What you return must be an exact copy of the lines in the listing below between the line holding "We shall accept" and the line holding "We can engage", inclusive, and nothing more.

(EXERCISE MATERIALS begins)

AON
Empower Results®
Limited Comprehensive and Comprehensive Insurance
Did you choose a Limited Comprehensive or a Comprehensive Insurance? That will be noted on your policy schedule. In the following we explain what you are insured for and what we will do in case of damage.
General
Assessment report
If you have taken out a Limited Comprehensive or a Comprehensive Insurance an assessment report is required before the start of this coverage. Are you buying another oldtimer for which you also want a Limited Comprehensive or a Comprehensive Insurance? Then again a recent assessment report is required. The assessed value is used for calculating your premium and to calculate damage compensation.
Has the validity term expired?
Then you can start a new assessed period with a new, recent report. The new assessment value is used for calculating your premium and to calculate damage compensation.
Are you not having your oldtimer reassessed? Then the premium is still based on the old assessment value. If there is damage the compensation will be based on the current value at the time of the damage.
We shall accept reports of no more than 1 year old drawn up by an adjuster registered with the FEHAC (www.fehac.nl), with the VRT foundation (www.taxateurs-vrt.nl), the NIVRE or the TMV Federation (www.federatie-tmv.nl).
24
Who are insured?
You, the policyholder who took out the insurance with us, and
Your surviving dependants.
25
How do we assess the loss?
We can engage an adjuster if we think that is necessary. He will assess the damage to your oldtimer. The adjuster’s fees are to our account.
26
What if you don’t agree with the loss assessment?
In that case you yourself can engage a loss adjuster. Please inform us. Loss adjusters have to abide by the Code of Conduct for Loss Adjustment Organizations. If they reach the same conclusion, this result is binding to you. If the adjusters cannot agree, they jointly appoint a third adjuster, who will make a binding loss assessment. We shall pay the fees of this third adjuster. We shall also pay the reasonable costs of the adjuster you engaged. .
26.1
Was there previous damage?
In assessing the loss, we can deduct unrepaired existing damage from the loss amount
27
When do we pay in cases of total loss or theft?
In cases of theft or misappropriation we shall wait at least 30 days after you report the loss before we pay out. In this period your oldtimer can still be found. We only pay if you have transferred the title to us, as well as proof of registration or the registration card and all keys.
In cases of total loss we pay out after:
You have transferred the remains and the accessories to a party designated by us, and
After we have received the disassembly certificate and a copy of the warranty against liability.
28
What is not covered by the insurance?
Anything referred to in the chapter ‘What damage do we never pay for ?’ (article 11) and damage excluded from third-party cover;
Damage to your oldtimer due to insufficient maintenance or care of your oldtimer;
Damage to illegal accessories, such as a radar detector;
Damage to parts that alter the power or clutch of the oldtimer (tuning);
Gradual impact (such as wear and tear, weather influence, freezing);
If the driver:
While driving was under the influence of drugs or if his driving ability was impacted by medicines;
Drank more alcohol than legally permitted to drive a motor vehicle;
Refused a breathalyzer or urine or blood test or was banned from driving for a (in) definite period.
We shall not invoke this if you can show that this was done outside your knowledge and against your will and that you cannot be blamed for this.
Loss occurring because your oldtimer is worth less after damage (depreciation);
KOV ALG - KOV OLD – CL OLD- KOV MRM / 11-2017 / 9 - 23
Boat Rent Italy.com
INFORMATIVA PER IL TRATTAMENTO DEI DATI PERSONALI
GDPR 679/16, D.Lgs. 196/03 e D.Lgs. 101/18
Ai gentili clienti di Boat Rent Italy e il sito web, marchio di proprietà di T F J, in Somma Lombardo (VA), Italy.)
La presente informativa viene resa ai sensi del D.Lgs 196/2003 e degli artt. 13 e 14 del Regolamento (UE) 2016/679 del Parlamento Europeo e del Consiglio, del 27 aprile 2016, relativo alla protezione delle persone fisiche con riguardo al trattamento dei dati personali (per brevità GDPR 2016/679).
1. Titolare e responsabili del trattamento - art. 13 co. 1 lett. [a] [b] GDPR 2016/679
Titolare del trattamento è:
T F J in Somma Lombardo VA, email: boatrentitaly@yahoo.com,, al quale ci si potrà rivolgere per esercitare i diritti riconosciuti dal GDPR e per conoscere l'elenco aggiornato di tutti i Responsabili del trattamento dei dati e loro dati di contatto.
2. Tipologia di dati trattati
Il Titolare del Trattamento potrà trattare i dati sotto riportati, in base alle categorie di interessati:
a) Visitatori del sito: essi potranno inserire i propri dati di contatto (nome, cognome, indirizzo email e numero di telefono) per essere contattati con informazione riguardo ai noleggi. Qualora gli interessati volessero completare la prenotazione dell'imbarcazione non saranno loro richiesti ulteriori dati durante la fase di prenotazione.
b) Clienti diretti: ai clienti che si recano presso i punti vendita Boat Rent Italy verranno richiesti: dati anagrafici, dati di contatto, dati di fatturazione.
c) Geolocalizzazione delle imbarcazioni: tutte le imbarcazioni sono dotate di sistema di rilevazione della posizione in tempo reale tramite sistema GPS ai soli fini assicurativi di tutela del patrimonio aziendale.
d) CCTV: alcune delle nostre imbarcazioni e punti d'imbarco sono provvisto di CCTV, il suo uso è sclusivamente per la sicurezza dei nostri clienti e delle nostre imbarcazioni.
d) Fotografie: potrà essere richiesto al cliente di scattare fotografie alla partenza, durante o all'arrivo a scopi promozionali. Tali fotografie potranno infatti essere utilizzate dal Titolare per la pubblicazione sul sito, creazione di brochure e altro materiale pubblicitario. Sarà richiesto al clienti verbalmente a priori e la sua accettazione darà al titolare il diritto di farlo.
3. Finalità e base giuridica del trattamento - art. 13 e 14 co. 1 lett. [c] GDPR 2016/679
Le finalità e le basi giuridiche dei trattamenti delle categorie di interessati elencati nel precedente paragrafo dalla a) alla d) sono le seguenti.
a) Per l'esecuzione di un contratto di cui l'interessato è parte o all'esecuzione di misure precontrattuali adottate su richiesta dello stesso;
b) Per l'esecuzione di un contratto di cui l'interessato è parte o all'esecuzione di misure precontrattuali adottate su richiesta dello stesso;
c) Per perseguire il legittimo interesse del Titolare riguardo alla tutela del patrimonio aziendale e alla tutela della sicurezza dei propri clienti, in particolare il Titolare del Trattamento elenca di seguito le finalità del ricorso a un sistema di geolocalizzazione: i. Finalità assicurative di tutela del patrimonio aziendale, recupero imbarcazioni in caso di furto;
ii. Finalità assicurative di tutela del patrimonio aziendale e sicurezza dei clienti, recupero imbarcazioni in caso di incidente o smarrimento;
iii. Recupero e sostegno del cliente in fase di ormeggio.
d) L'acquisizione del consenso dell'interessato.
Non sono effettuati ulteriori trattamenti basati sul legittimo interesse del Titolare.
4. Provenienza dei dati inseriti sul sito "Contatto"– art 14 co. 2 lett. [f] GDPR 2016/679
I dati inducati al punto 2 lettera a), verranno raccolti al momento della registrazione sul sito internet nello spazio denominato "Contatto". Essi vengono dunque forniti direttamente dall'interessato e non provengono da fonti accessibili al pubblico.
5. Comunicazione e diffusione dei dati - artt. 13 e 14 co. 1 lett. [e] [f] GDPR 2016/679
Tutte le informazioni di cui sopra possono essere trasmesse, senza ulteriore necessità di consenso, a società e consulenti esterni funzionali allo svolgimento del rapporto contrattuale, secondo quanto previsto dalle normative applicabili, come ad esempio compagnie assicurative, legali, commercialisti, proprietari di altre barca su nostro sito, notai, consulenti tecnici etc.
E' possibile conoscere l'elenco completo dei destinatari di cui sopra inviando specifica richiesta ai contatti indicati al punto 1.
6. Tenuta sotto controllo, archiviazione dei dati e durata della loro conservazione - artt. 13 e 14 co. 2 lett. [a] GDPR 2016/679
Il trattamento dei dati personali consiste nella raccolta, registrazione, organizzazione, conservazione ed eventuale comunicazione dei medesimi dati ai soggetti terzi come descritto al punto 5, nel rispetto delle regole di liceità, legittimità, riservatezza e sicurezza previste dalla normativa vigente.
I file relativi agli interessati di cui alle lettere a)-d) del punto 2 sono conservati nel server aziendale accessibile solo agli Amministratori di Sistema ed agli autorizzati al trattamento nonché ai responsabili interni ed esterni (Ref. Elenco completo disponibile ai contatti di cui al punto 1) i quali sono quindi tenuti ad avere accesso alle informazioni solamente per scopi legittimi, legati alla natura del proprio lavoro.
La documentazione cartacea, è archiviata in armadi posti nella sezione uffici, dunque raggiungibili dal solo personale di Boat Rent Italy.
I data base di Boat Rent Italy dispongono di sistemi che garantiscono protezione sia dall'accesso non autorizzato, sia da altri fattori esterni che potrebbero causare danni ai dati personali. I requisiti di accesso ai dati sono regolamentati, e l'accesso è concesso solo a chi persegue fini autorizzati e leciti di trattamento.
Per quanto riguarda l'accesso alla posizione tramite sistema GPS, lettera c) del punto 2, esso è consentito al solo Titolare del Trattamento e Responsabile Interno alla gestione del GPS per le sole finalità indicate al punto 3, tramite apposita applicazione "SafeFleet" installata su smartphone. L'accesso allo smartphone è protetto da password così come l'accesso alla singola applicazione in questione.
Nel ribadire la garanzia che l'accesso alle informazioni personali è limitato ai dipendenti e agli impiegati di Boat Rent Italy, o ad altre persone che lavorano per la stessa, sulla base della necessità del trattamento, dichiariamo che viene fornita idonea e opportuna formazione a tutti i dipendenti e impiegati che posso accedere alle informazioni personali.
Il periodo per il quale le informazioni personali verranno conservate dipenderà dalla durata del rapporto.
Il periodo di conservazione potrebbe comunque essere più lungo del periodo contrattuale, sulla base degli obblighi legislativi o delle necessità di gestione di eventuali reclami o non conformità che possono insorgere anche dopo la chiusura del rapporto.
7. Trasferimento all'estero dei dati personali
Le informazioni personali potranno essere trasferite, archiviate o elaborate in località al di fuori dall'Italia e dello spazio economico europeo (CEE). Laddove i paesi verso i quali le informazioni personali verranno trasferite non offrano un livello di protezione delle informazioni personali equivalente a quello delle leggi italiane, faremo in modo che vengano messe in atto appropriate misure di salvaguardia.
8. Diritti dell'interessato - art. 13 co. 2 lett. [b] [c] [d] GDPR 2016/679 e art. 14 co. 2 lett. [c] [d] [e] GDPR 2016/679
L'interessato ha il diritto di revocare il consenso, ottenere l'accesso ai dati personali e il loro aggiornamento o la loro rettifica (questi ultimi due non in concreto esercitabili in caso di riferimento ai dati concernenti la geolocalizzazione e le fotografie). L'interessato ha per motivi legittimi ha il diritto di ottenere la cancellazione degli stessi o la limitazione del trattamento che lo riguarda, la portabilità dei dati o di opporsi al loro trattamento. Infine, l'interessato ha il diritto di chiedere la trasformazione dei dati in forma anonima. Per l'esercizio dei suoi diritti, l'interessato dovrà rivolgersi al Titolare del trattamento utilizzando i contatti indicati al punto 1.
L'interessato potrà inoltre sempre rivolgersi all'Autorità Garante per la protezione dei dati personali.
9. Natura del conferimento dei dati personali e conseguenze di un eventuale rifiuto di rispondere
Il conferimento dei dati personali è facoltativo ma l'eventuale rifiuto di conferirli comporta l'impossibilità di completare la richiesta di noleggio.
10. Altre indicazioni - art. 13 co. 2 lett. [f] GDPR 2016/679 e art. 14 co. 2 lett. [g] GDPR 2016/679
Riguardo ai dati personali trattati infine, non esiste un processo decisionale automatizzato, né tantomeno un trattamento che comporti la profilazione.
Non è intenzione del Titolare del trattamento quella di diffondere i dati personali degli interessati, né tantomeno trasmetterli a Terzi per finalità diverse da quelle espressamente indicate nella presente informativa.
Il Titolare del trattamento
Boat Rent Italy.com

(EXERCISE MATERIALS ends)

— RESPONSE TO THE TASK —
We shall accept reports of no more than 1 year old drawn up by an adjuster registered with the FEHAC (www.fehac.nl), with the VRT foundation (www.taxateurs-vrt.nl), the NIVRE or the TMV Federation (www.federatie-tmv.nl).
24
Who are insured?
You, the policyholder who took out the insurance with us, and
Your surviving dependants.
25
How do we assess the loss?
We can engage an adjuster if we think that is necessary. He will assess the damage to your oldtimer. The adjuster’s fees are to our account.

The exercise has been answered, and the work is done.